---------- SUPPLIED RECORDS

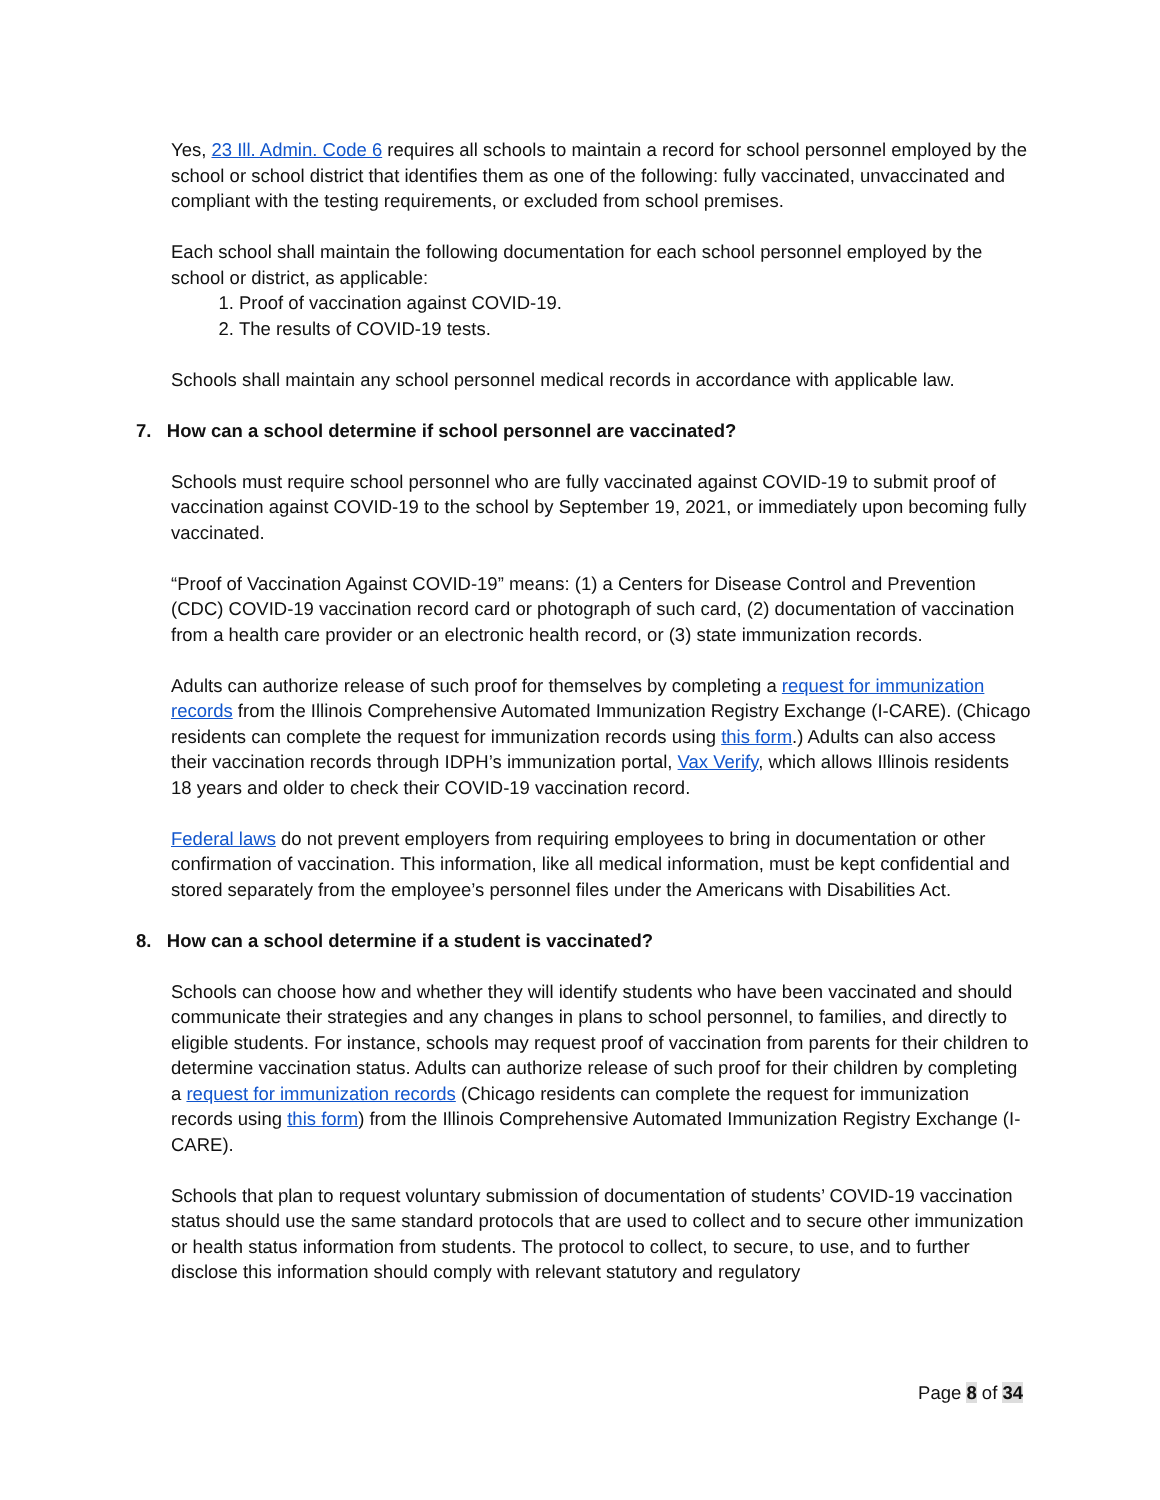Yes, 23 Ill. Admin. Code 6 requires all schools to maintain a record for school personnel employed by the school or school district that identifies them as one of the following: fully vaccinated, unvaccinated and compliant with the testing requirements, or excluded from school premises.
Each school shall maintain the following documentation for each school personnel employed by the school or district, as applicable:
1. Proof of vaccination against COVID-19.
2. The results of COVID-19 tests.
Schools shall maintain any school personnel medical records in accordance with applicable law.
7. How can a school determine if school personnel are vaccinated?
Schools must require school personnel who are fully vaccinated against COVID-19 to submit proof of vaccination against COVID-19 to the school by September 19, 2021, or immediately upon becoming fully vaccinated.
“Proof of Vaccination Against COVID-19” means: (1) a Centers for Disease Control and Prevention (CDC) COVID-19 vaccination record card or photograph of such card, (2) documentation of vaccination from a health care provider or an electronic health record, or (3) state immunization records.
Adults can authorize release of such proof for themselves by completing a request for immunization records from the Illinois Comprehensive Automated Immunization Registry Exchange (I-CARE). (Chicago residents can complete the request for immunization records using this form.) Adults can also access their vaccination records through IDPH’s immunization portal, Vax Verify, which allows Illinois residents 18 years and older to check their COVID-19 vaccination record.
Federal laws do not prevent employers from requiring employees to bring in documentation or other confirmation of vaccination. This information, like all medical information, must be kept confidential and stored separately from the employee’s personnel files under the Americans with Disabilities Act.
8. How can a school determine if a student is vaccinated?
Schools can choose how and whether they will identify students who have been vaccinated and should communicate their strategies and any changes in plans to school personnel, to families, and directly to eligible students. For instance, schools may request proof of vaccination from parents for their children to determine vaccination status. Adults can authorize release of such proof for their children by completing a request for immunization records (Chicago residents can complete the request for immunization records using this form) from the Illinois Comprehensive Automated Immunization Registry Exchange (I-CARE).
Schools that plan to request voluntary submission of documentation of students’ COVID-19 vaccination status should use the same standard protocols that are used to collect and to secure other immunization or health status information from students. The protocol to collect, to secure, to use, and to further disclose this information should comply with relevant statutory and regulatory
Page 8 of 34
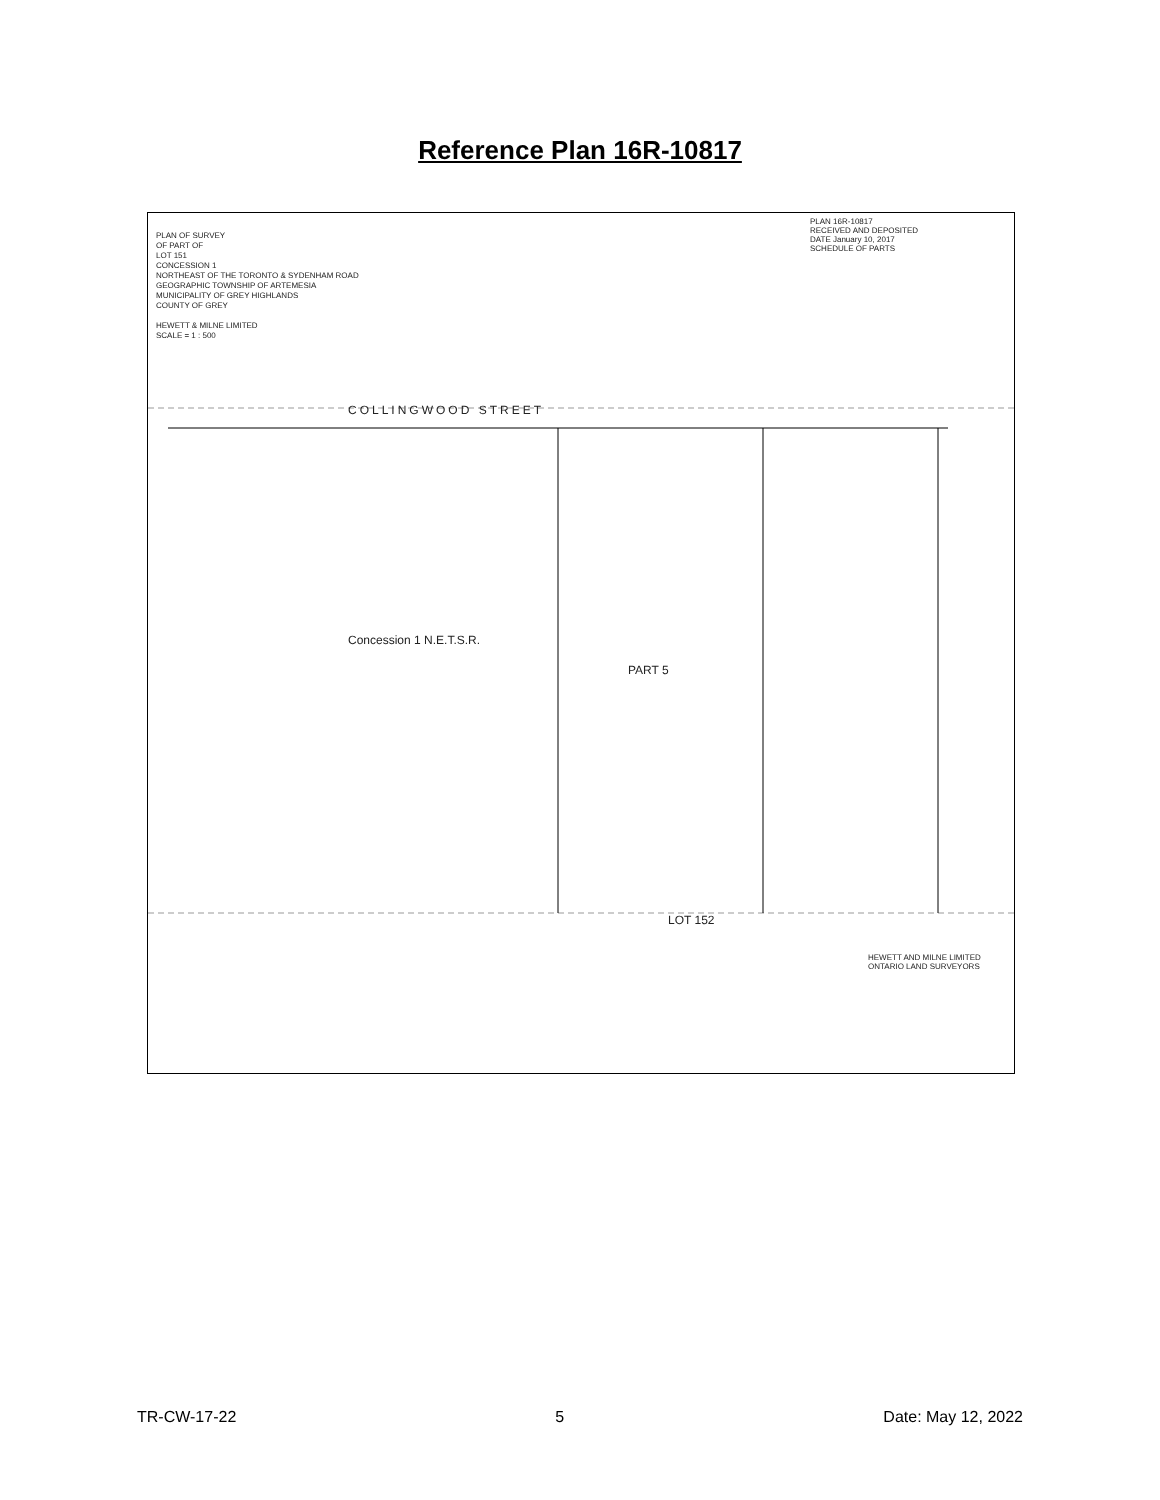Reference Plan 16R-10817
PLAN OF SURVEY
OF PART OF
LOT 151
CONCESSION 1
NORTHEAST OF THE TORONTO & SYDENHAM ROAD
GEOGRAPHIC TOWNSHIP OF ARTEMESIA
MUNICIPALITY OF GREY HIGHLANDS
COUNTY OF GREY
HEWETT & MILNE LIMITED
SCALE = 1 : 500
PLAN 16R-10817
RECEIVED AND DEPOSITED
DATE January 10, 2017
SCHEDULE OF PARTS
COLLINGWOOD STREET
Concession 1 N.E.T.S.R.
PART 5
LOT 152
HEWETT AND MILNE LIMITED
ONTARIO LAND SURVEYORS
TR-CW-17-22 5 Date: May 12, 2022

--------------------

*WHAT YOU ARE ASKED TO DO*. Return every record above exactly as written, but drop the pictures.

*RESPONSE AREA*.
Yes, 23 Ill. Admin. Code 6 requires all schools to maintain a record for school personnel employed by the school or school district that identifies them as one of the following: fully vaccinated, unvaccinated and compliant with the testing requirements, or excluded from school premises.
Each school shall maintain the following documentation for each school personnel employed by the school or district, as applicable:
1. Proof of vaccination against COVID-19.
2. The results of COVID-19 tests.
Schools shall maintain any school personnel medical records in accordance with applicable law.
7. How can a school determine if school personnel are vaccinated?
Schools must require school personnel who are fully vaccinated against COVID-19 to submit proof of vaccination against COVID-19 to the school by September 19, 2021, or immediately upon becoming fully vaccinated.
“Proof of Vaccination Against COVID-19” means: (1) a Centers for Disease Control and Prevention (CDC) COVID-19 vaccination record card or photograph of such card, (2) documentation of vaccination from a health care provider or an electronic health record, or (3) state immunization records.
Adults can authorize release of such proof for themselves by completing a request for immunization records from the Illinois Comprehensive Automated Immunization Registry Exchange (I-CARE). (Chicago residents can complete the request for immunization records using this form.) Adults can also access their vaccination records through IDPH’s immunization portal, Vax Verify, which allows Illinois residents 18 years and older to check their COVID-19 vaccination record.
Federal laws do not prevent employers from requiring employees to bring in documentation or other confirmation of vaccination. This information, like all medical information, must be kept confidential and stored separately from the employee’s personnel files under the Americans with Disabilities Act.
8. How can a school determine if a student is vaccinated?
Schools can choose how and whether they will identify students who have been vaccinated and should communicate their strategies and any changes in plans to school personnel, to families, and directly to eligible students. For instance, schools may request proof of vaccination from parents for their children to determine vaccination status. Adults can authorize release of such proof for their children by completing a request for immunization records (Chicago residents can complete the request for immunization records using this form) from the Illinois Comprehensive Automated Immunization Registry Exchange (I-CARE).
Schools that plan to request voluntary submission of documentation of students’ COVID-19 vaccination status should use the same standard protocols that are used to collect and to secure other immunization or health status information from students. The protocol to collect, to secure, to use, and to further disclose this information should comply with relevant statutory and regulatory
Page 8 of 34
Reference Plan 16R-10817
PLAN OF SURVEY
OF PART OF
LOT 151
CONCESSION 1
NORTHEAST OF THE TORONTO & SYDENHAM ROAD
GEOGRAPHIC TOWNSHIP OF ARTEMESIA
MUNICIPALITY OF GREY HIGHLANDS
COUNTY OF GREY
HEWETT & MILNE LIMITED
SCALE = 1 : 500
PLAN 16R-10817
RECEIVED AND DEPOSITED
DATE January 10, 2017
SCHEDULE OF PARTS
COLLINGWOOD STREET
Concession 1 N.E.T.S.R.
PART 5
LOT 152
HEWETT AND MILNE LIMITED
ONTARIO LAND SURVEYORS
TR-CW-17-22 5 Date: May 12, 2022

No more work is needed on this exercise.